Sacred scrolls thousands of years old provide the rationale for families (wishing one less mouth to feed) to damn their widowed relations to lives of isolation, degradation, prostitution and poverty. Following the path of an eight year old widowed by a husband she may never have even met, we enter a monastical world of quiet humility and imposed shame, silenced longing and repressed desire, pathological control and terrorized subjugation. In a world of only the most minimalist pleasures, an aged woman clings to memories of a single day with sweets in her life, a forbidden puppy provides warmth and camaraderie between comrades, a treasured parrot provides a speck of humanity to a misery of a mother hen. The clash between antiquated oppression and new enlightenment is ignited by a “little man in a loin cloth,” who sparks idealism in those affluent enough to renounce their way of life and dismissive hostility from those who know no other way.

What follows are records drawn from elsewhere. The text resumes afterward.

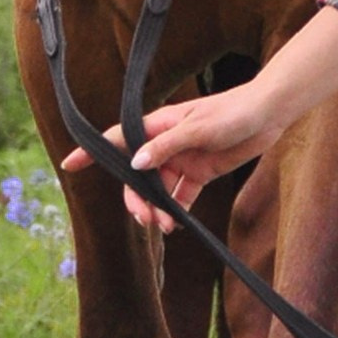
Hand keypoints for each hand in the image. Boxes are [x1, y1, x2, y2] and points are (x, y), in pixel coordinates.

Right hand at [63, 84, 287, 230]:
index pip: (118, 139)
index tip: (70, 165)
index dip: (93, 152)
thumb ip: (166, 147)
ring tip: (165, 225)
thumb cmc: (231, 112)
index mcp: (159, 126)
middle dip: (136, 198)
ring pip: (158, 189)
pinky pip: (181, 196)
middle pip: (138, 175)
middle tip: (145, 219)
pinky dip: (176, 210)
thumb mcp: (197, 128)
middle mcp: (166, 144)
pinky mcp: (201, 172)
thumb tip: (135, 164)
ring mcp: (182, 159)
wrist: (267, 115)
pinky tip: (176, 224)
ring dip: (157, 208)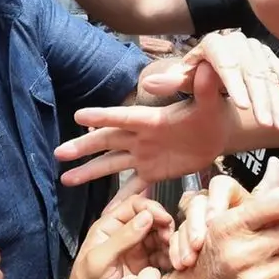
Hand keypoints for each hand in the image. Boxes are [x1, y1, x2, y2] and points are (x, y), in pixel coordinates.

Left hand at [51, 194, 175, 278]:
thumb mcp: (99, 260)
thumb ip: (121, 238)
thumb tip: (146, 217)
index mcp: (109, 226)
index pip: (134, 205)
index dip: (151, 208)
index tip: (164, 219)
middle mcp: (125, 233)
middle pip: (151, 218)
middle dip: (164, 225)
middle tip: (170, 239)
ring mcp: (137, 247)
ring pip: (160, 234)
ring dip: (169, 241)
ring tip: (173, 254)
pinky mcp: (147, 262)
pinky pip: (163, 253)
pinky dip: (170, 256)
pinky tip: (171, 263)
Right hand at [57, 63, 235, 183]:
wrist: (219, 132)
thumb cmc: (214, 111)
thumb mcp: (211, 99)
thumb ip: (204, 87)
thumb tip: (205, 66)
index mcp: (152, 118)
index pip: (124, 117)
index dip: (104, 116)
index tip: (79, 116)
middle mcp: (142, 136)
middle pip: (108, 141)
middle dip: (84, 146)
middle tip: (59, 153)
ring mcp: (145, 155)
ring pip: (112, 163)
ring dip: (90, 171)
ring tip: (65, 179)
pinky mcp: (154, 172)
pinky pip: (133, 187)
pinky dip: (119, 200)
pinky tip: (104, 213)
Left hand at [142, 31, 278, 128]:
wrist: (217, 60)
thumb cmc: (198, 74)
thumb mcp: (185, 77)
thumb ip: (173, 82)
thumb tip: (149, 84)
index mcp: (214, 45)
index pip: (226, 64)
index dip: (235, 85)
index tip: (242, 106)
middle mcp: (237, 43)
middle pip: (251, 72)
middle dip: (260, 100)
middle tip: (264, 124)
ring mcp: (256, 50)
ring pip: (269, 75)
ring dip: (276, 100)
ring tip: (278, 125)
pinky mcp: (269, 57)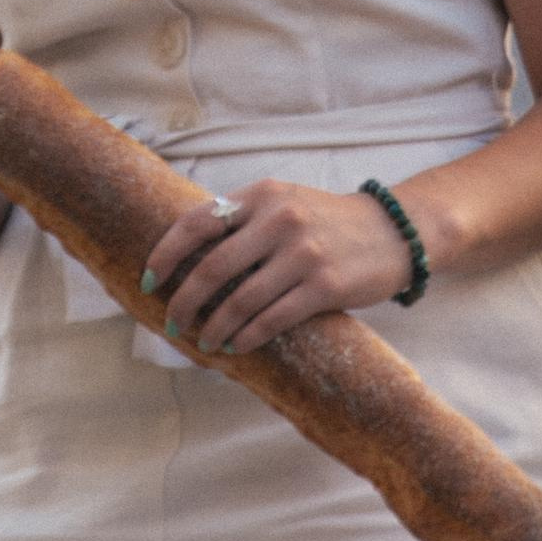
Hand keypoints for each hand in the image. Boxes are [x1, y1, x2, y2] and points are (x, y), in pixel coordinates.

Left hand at [139, 179, 416, 354]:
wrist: (392, 232)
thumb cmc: (326, 222)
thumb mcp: (283, 203)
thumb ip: (243, 220)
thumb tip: (186, 254)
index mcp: (261, 195)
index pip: (198, 221)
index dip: (167, 253)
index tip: (149, 279)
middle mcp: (279, 219)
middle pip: (213, 267)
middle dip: (185, 300)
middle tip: (173, 323)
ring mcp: (303, 253)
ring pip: (241, 300)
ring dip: (214, 327)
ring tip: (204, 341)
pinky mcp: (325, 286)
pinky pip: (272, 318)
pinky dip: (247, 337)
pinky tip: (236, 346)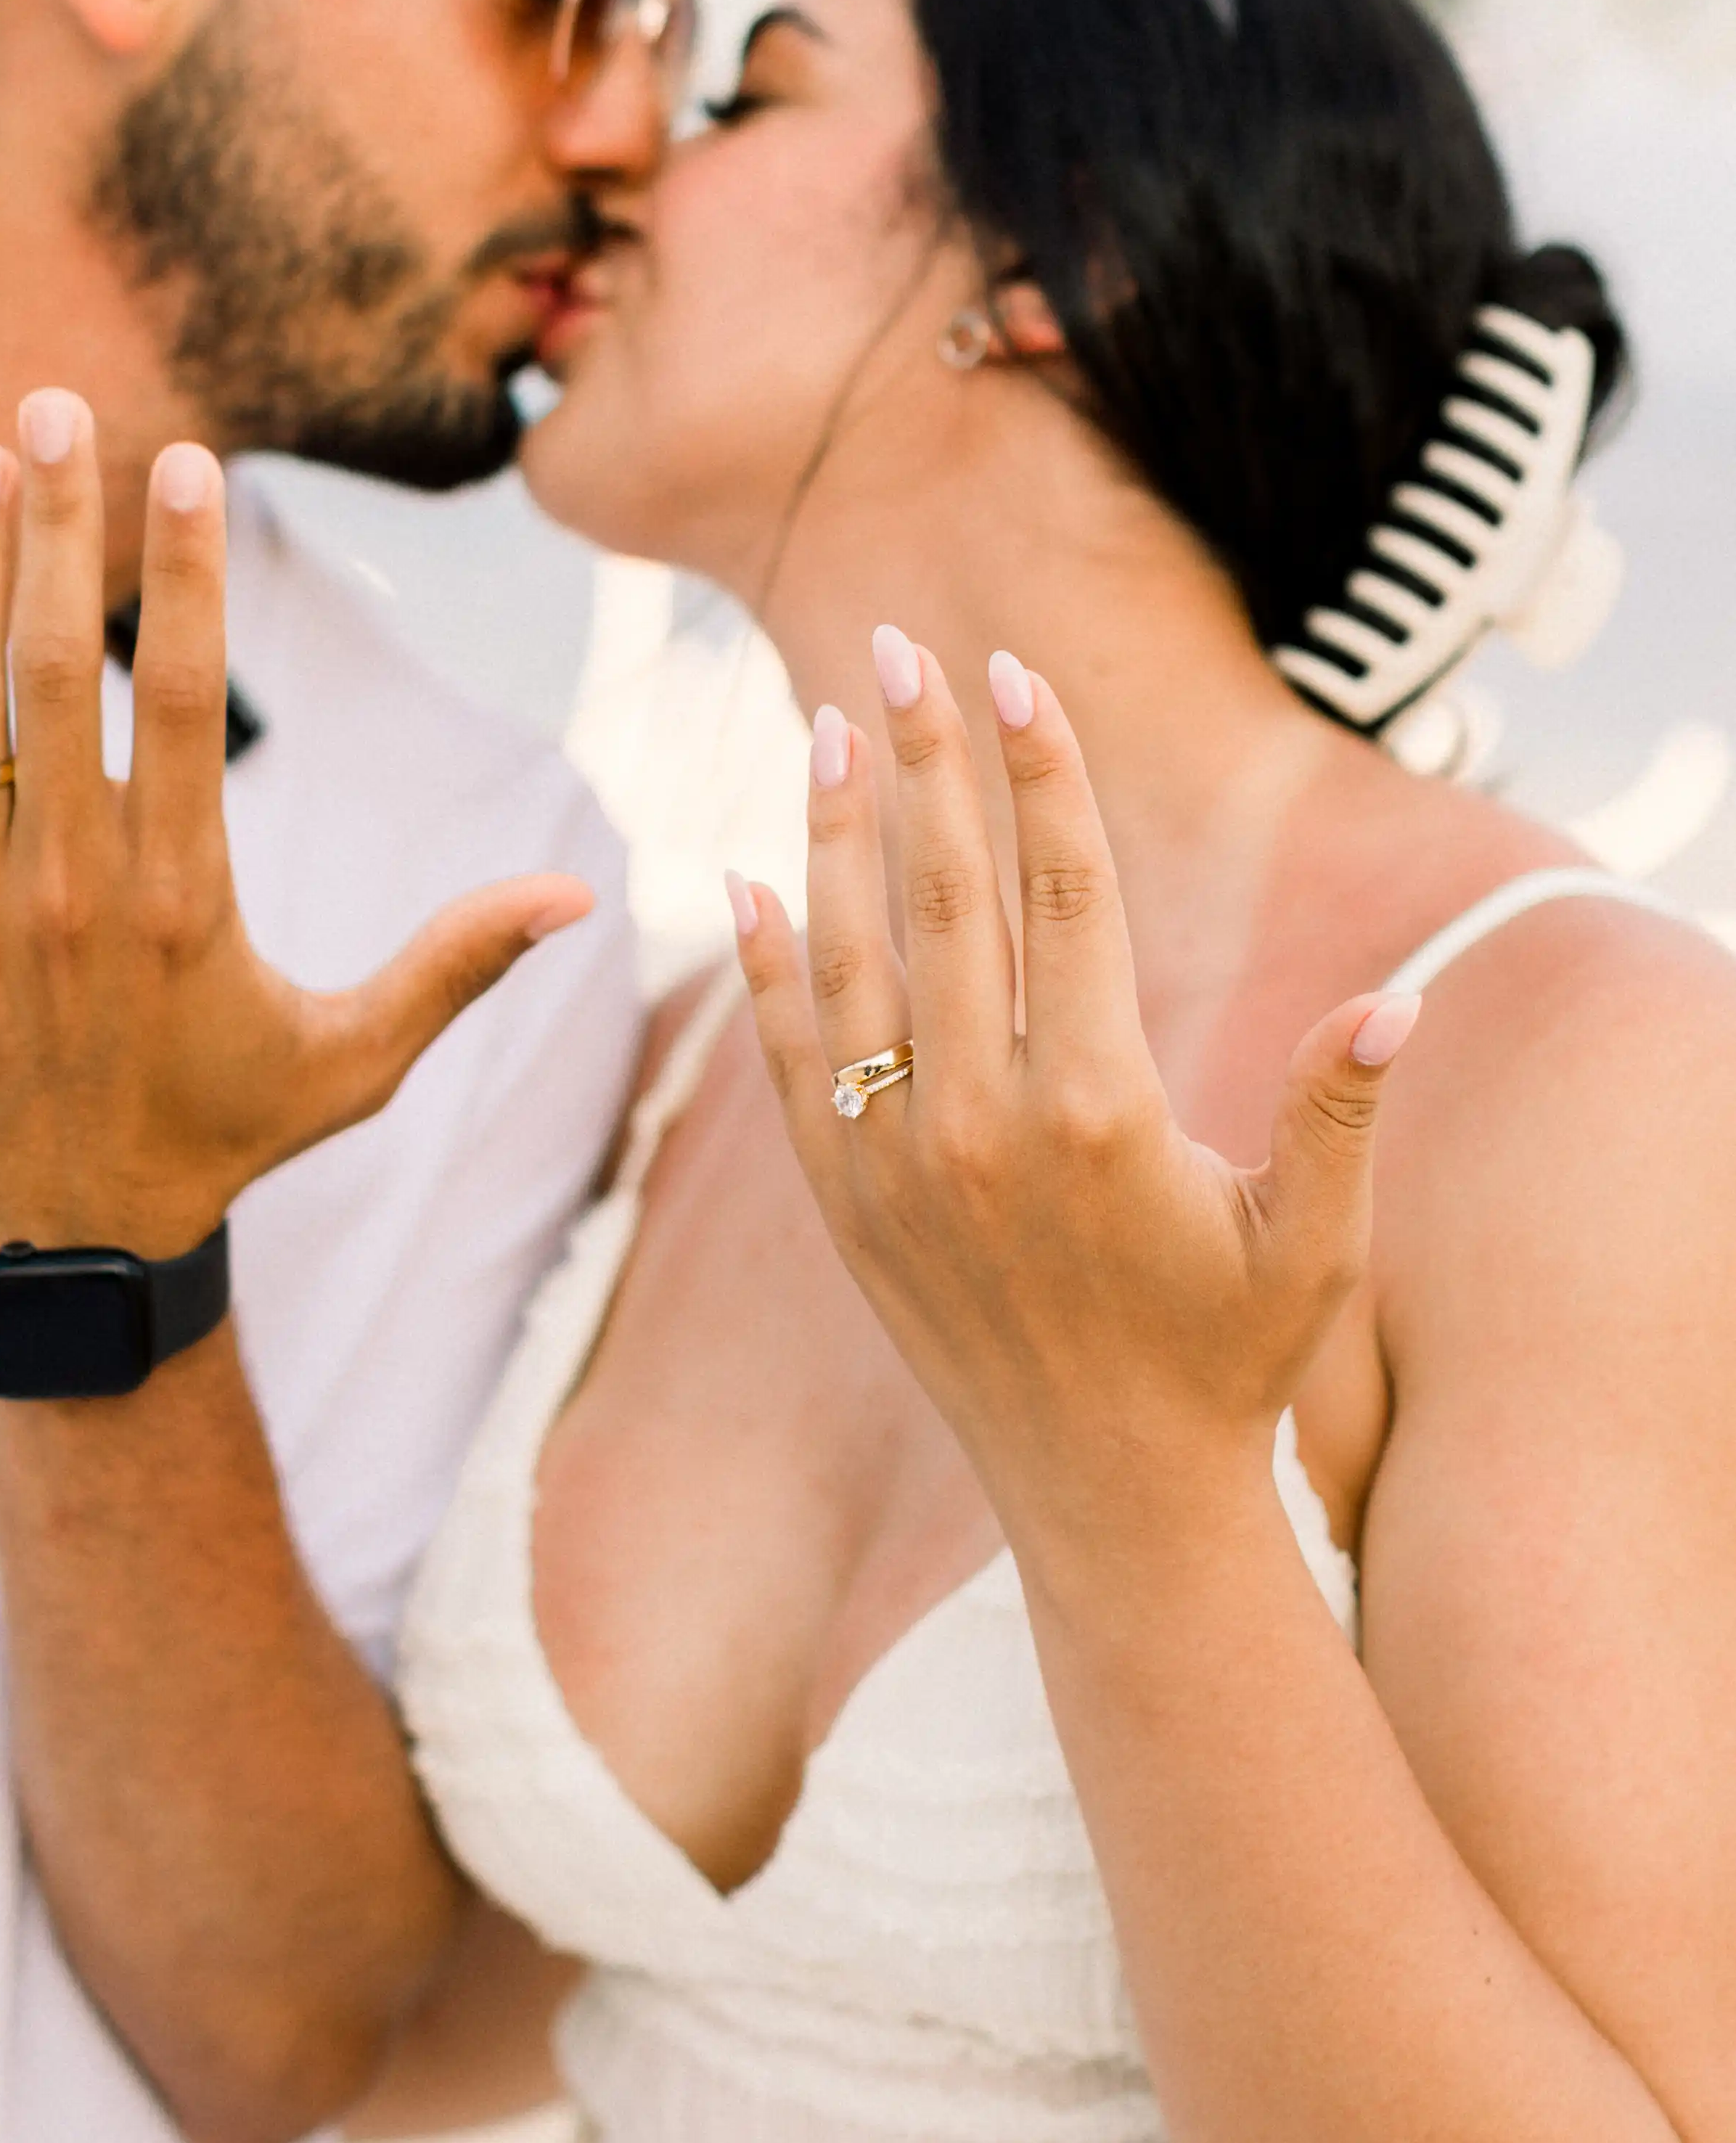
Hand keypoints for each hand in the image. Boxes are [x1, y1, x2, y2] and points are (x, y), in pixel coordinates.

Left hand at [0, 394, 591, 1264]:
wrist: (66, 1253)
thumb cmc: (218, 1141)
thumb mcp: (352, 1063)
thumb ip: (456, 965)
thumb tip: (582, 896)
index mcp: (190, 898)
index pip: (184, 695)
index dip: (181, 569)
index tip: (185, 461)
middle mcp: (73, 892)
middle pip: (57, 668)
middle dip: (53, 522)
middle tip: (53, 407)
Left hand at [731, 631, 1419, 1568]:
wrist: (1107, 1499)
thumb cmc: (1229, 1363)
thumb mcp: (1310, 1246)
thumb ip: (1337, 1115)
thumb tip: (1397, 1001)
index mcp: (1099, 1110)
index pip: (1061, 894)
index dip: (1038, 771)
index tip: (1012, 672)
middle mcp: (978, 1125)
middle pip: (944, 894)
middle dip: (926, 757)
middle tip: (899, 643)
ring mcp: (893, 1165)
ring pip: (849, 959)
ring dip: (834, 834)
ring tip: (826, 728)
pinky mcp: (840, 1206)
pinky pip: (789, 1062)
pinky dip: (765, 969)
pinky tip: (745, 883)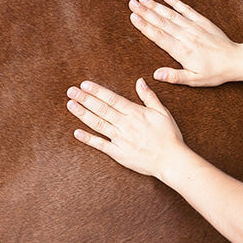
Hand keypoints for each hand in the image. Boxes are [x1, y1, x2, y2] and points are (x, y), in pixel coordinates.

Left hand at [66, 79, 184, 178]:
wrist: (172, 161)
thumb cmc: (169, 136)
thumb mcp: (162, 112)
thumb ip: (149, 96)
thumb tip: (140, 81)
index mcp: (135, 113)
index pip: (112, 98)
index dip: (97, 91)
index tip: (84, 84)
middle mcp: (125, 125)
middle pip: (101, 109)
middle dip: (85, 99)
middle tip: (71, 91)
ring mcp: (121, 139)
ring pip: (98, 124)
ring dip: (83, 114)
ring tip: (70, 105)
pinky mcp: (118, 153)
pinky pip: (101, 145)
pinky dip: (88, 139)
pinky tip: (77, 132)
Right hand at [128, 0, 239, 86]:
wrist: (235, 60)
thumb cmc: (214, 72)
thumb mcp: (194, 80)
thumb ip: (174, 77)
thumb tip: (156, 74)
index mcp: (181, 50)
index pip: (159, 36)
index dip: (144, 26)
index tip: (133, 17)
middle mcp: (186, 36)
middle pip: (161, 22)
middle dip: (145, 12)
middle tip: (131, 3)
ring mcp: (193, 27)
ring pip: (171, 14)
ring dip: (155, 6)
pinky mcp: (201, 21)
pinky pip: (186, 9)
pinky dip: (175, 2)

Seema Biswas leads a moving cast as a widow torn by conflicted perceptions of religious obligation and societal manipulation. Spiritual devotion and piety does not stop her from questioning the ethics and morality behind her lot in life, and it is at once an elegant and humble performance. Sarala plays the central child widow with incredulous defiance, and John Abraham is charismatic as a lothario who believes he can rescue a woman from her fate only to seal it instead.
Though occasionally melodramatic and slowly paced around the fringes, there is a quiet pathos in Mehta’s telling that adds sweep and weight to these women’s lives, incorporating the political upheaval of the times and the shining light of the Mahatma without overpowering the simplicity of the story. The grace of offering water to a new widow after her long journey, the holy experience of communal bathing in the river and the separation between the haves and have-nots this body of water represents engulf the film with both austerity and grandeur. Final moments sear hope and despair in equal measure.
Lest anyone leave the theater with a holier-than-thou sensibility as we discover this barbaric tradition continues to this day, it bears remembering that even in this country individuals are denied the right to pursue love and life because of the bastardizing of religion and financial protectionism. Everywhere it seems, persecution and intolerance is bathed and baptized in the name of God.